In a Facebook video, he shamed a middle school teacher for her candid (what she thought was private) response to an email sent from his office. She expressed our feelings on this shithole governor beautifully.

He’s harassed a professor from Washington state, using her as a dog whistle to agitate and rally his base. What led to him blocking me on Twitter was calling him out for this repugnant act, beneath the dignity of a governor.

He’s called Jefferson County Public Schools “an unmitigated disaster,” despite never having stepped foot in one.

He has publicly criticized superintendents, including Fayette County’s whose offense was trying to organize a structured protest for teachers so they could voice their concerns about pension reform. Bevin personalized the effort, saying, “[The superintendent] wants you to have to stay home from work. He wants you to have to find day care for your children. He wants your life to be disrupted so that he can help himself politically.”

Actually, with teacher protests and potential walkouts over pension reform looming, the superintendent wanted to be prepared and ensure that kids weren’t left in a classroom without a teacher.

Did common sense matter to Bevin?

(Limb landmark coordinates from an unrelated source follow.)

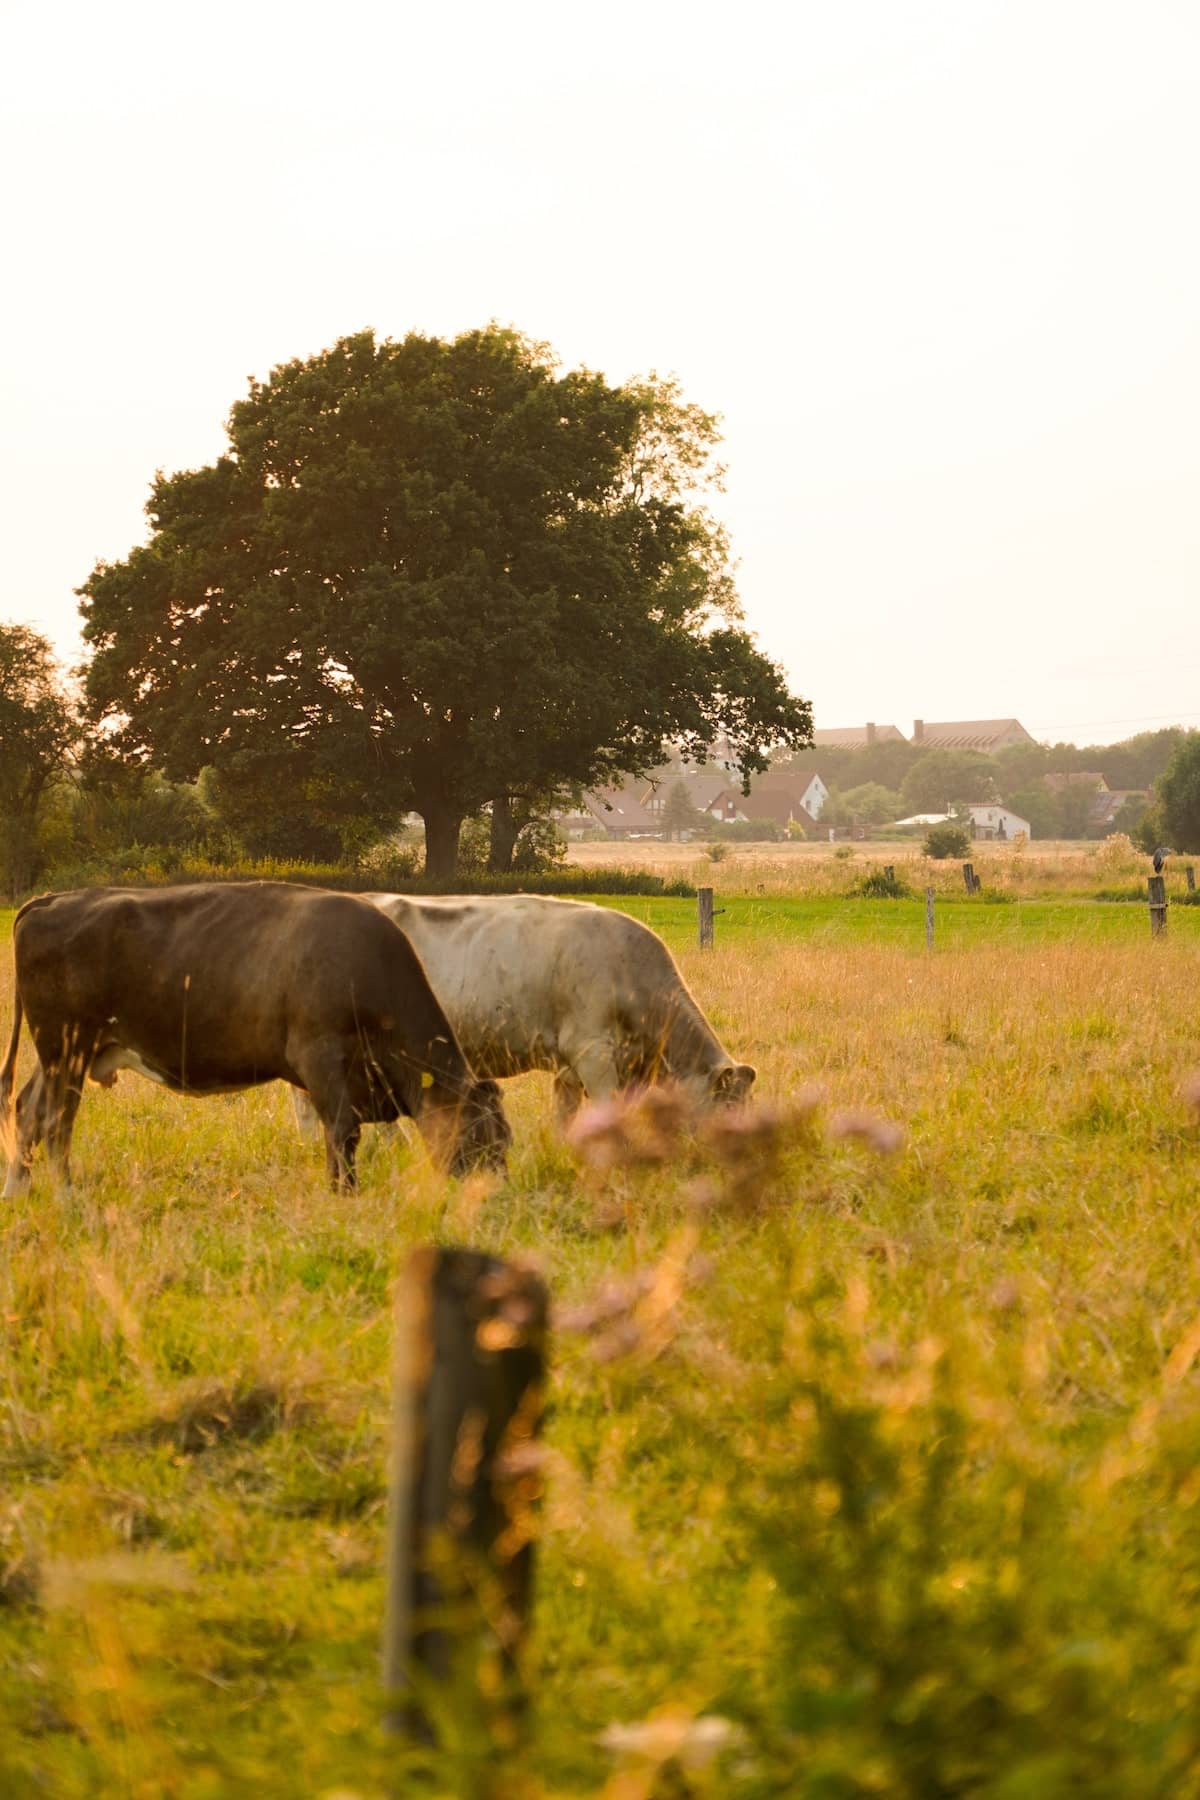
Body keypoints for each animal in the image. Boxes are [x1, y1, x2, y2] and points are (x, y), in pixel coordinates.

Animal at [0, 885, 507, 1195]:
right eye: (481, 1135)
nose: (493, 1196)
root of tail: (54, 899)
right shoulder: (321, 1054)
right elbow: (342, 1131)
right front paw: (344, 1196)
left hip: (62, 1055)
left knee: (28, 1111)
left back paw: (18, 1192)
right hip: (67, 1049)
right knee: (56, 1125)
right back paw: (68, 1199)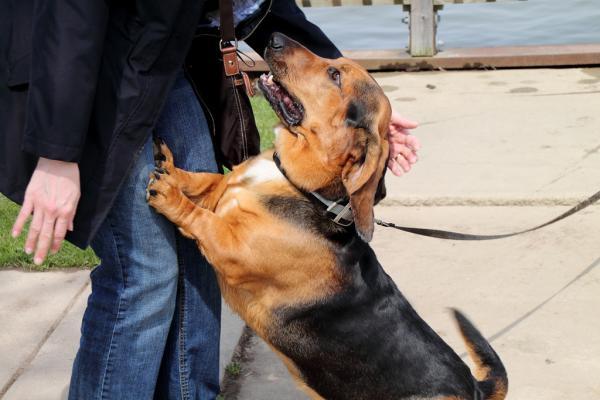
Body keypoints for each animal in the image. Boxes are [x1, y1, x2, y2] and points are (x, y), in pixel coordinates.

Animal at [145, 34, 506, 400]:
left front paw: (170, 195)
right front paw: (171, 169)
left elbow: (202, 219)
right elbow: (206, 180)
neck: (300, 185)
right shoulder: (220, 190)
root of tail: (475, 387)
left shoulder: (232, 249)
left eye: (335, 75)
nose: (274, 37)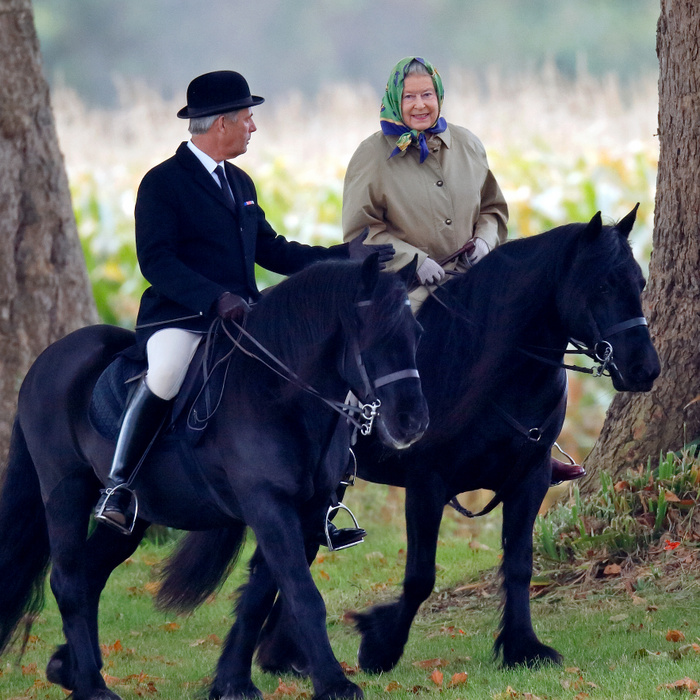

Of course not. He had his political piñata hung for his supporters to bash. It’s fair to chalk up the proposed budget to Bevin being an ideologically-pure conservative. But his policies, paired with his rhetoric, suggests there is a deeper animus toward public schools and teachers.

Considering Bevin’s political ambitions for higher office, it’s clear that he is waging a war against his biggest political adversaries: Louisville, Lexington and the teachers union.

The students will be the casualties of his campaign.